Weston, 15th at last year’s Olympics, prevailed by 1.79 seconds combining times from four runs, the largest margin of victory at worlds for men or women since 2012.

Weston became the second British man to win a world skeleton title after Kristan Bromley in 2008. The 25-year-old from Surrey left taekwondo at age 17 due to a reported back injury and has three wins in six World Cups this season after considering quitting the sport over the summer, according to the BBC.

“What happened there [at Beijing 2022] hit us all really hard, and it took a while to get over,” he said, speaking of the whole British skeleton team that had no top-10 finishes after medals in the last five Olympics, according to the BBC.
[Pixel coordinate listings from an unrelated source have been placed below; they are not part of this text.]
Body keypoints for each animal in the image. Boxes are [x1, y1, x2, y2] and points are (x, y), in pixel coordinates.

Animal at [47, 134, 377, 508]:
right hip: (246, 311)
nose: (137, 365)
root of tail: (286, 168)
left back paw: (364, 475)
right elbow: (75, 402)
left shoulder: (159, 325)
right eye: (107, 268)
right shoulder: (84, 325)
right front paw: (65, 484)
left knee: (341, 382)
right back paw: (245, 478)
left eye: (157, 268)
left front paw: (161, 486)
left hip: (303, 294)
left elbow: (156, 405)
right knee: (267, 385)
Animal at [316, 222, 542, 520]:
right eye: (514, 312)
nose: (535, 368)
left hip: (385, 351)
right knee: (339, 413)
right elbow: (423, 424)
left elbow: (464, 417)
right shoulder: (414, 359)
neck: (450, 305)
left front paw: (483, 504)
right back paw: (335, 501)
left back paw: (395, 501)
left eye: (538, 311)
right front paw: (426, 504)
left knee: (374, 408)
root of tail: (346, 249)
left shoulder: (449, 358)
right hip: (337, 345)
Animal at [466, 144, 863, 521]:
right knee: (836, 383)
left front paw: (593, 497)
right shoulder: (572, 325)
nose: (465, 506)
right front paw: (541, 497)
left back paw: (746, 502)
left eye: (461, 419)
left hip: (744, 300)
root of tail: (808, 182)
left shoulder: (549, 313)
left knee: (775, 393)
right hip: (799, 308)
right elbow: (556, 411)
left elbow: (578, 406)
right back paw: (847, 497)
Italian Amedeo Bagnis, whose best World Cup finish is eighth, took silver, a year after placing 11th at the Olympics. South Korean Jeong Seung-Gi earned bronze by one hundredth over Brit Chris Thompson, a year after placing 10th at the Olympics.

Kreher, a 24-year-old sprint convert in her first full World Cup season, won by one hundredth of a second over Olympic bronze medalist Kimberley Bos of the Netherlands. Mimi Rahneva took bronze for Canada’s first Olympic or world skeleton medal since 2015.
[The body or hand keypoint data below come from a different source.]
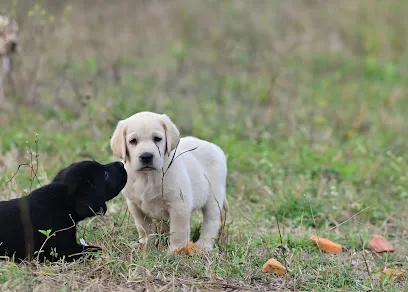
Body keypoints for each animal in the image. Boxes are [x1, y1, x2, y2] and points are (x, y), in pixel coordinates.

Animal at [110, 110, 228, 252]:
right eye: (133, 141)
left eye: (157, 139)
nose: (146, 156)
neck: (147, 177)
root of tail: (215, 147)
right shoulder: (135, 206)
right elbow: (144, 227)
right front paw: (145, 244)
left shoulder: (179, 205)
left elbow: (178, 231)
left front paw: (176, 250)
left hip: (214, 198)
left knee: (211, 222)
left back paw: (204, 245)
Kreher extended Germany’s streak to six consecutive women’s world titles. Kreher, last year’s world junior champion, has three World Cup podiums this season, but no wins on the circuit.

Germany’s reigning Olympic champions Christopher Grotheer and Hannah Neise were 10th and 15th, respectively. Tina Hermann, who won the last three women’s world titles, was fifth.

Two other Olympic champions were absent: 2014 gold medalist Aleksandr Tretiyakov is out due to the ban on Russians for the war in Ukraine. Yun Sung-Bin, a 2018 gold medalist, is taking this season off but is expected to come back, according to the South Korean federation.

The top Americans were Hallie Clarke in 10th for the women and Austin Florian in 19th for the men. The last U.S. medalist at worlds was Noelle Pikus-Pace, who took silver in 2013.

Katie Uhlaender, the top U.S. finisher at the last worlds and last Olympics (sixth both times), has not competed this season after rupturing a tendon in her right ankle two months ago.

Worlds continue with the women’s monobob and two-man bobsled events Saturday and Sunday.